You want to board in Karn, Scion of Urza as an additional card advantage engine and threat maker to spread their post board removal thin to ensure you can elongate the game and find your threats.

Azorius Control

InOut
+2 Karn, Scion of Urza-3 Brass Knuckles
+2 Mystical Dispute-4 Portable Hole
+3 Metallic Rebuke

This matchup is like the old Mono Green Eldrazi ramp deck versus control. You have a large recursive threat and can give it haste to keep pressuring the opponent. Be wary of cards like The Wandering Emperor if you must attack with a non-vigilant Colossus. Normally against control decks when you have few threats, you want to pick your spots, but here you want to run them out of resources as quickly as possible and leverage counterspells on key spells like Farewell. You are the aggressor and an early resolved Colossus or two can run through Azorius.

Izzet Phoenix

InOut
+3 Unlicensed Hearse-3 Brass Knuckles
+2 Mystical Dispute-4 Gilded Pinions
+3 Metallic Rebuke-1 Haunted Cloak

This matchup is tougher than you might think. Like Rakdos Midrange, the removal lines up poorly for Izzet Phoenix against your Colossus, but their ability to close the game quickly with Thing in the Ice and multiple Arclight Phoenix alongside counterspells can make the game difficult. If a Colossus resolves and you can get some equipment on it, they have very few avenues to stop you from killing them. If you can stop their more explosive starts along with early Things, you can quickly get over the top of them.

Mono Red Aggro

InOut
+4 Glass Casket-3 Brass Knuckles
-1 Haunted Cloak

This is a tough matchup. Your best draws can easily get a turn 3 Colossus that Mono Red has no chance to answer, but if it gets to turn 4 or 5, often Red can go around your one big attacker or blocker and kill you. You need to interact early and get an early Colossus down and unfortunately; your interaction slows down your ability to put out Colossus.

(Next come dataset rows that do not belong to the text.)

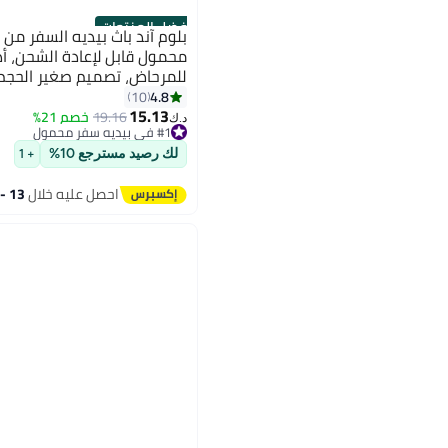
أفضل المنتجات
بلوم آند باث بيديه السفر من 
محمول قابل لإعادة الشحن، 
للمرحاض، تصميم صغير الحجم 
4.8
10
15.13
19.16
خصم 21%
#1 في بيديه سفر محمول
د.ك‏
أقل سعر في 30 يوم
باقي 3 وحدات في المخزون
لك رصيد مسترجع 10%
+ 1
تم بيع +50 مؤخرًا
#1 في بيديه سفر محمول
احصل عليه خلال
13 - 14 اغسطس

If red comes back in force, this deck can struggle to get out ahead of the opponent’s clock.

Rakdos Sacrifice

InOut
+4 Glass Casket-3 Brass Knuckles
-1 Haunted Cloak

Your ability to go over the top of this deck, especially with Haunted Cloak or Gilded Pinions giving you evasion, makes the engines of Rakdos Sacrifice much less effective. You really only need Glass Casket to answer Mayhem Devil and various threats left unprotected by an Oven, but if you can keep Devil off the table, you can run through their game-plan quickly as Rakdos Sacrifice has virtually no answers to a Colossus.

Tips and Tricks

  • Your can tap your equipment with Moonsnare Prototype for mana and use that mana to equip them to Metalwork Colossus. Since Equipment doesn’t need to be untapped to function, it helps you maximize your mana and still get the best effects.
  • You always want to lead on Moonsnare Prototype when possible since it accelerates you and additional copies can be used as removal, but the first two copies tend to be best used as double mana accelerants and cost reducers.
  • You can only get one Ingenious Smith trigger per turn and that includes for lands, so you can play Darksteel Citadel as your land to trigger Smith on turns where you don’t have any other artifact spells to cast.
  • The chip damage from Glint-Nest Crane generally doesn’t matter as you are attacking in quantities of 10+, so try to keep your 1/3s back whenever you can to ensure you survive any surprise haste creatures.
  • You can use Spire of Industry, Prophetic Prism, or a treasure token to cast Jegantha, the Wellspring. The Elk isn’t just for show!

Wrapping Up

That’s it! Be sure to take this deck out for a spin at your local FNM or perhaps at your upcoming RCQ as it is a deceptively powerful deck that gets a lot of advantage from the suite of removal most decks play in Pioneer right now. Be sure to let me know over on Twitter how you like the deck and your best turn 3/4 Colossus pictures!

Thanks so much for reading and be sure to stay safe out there!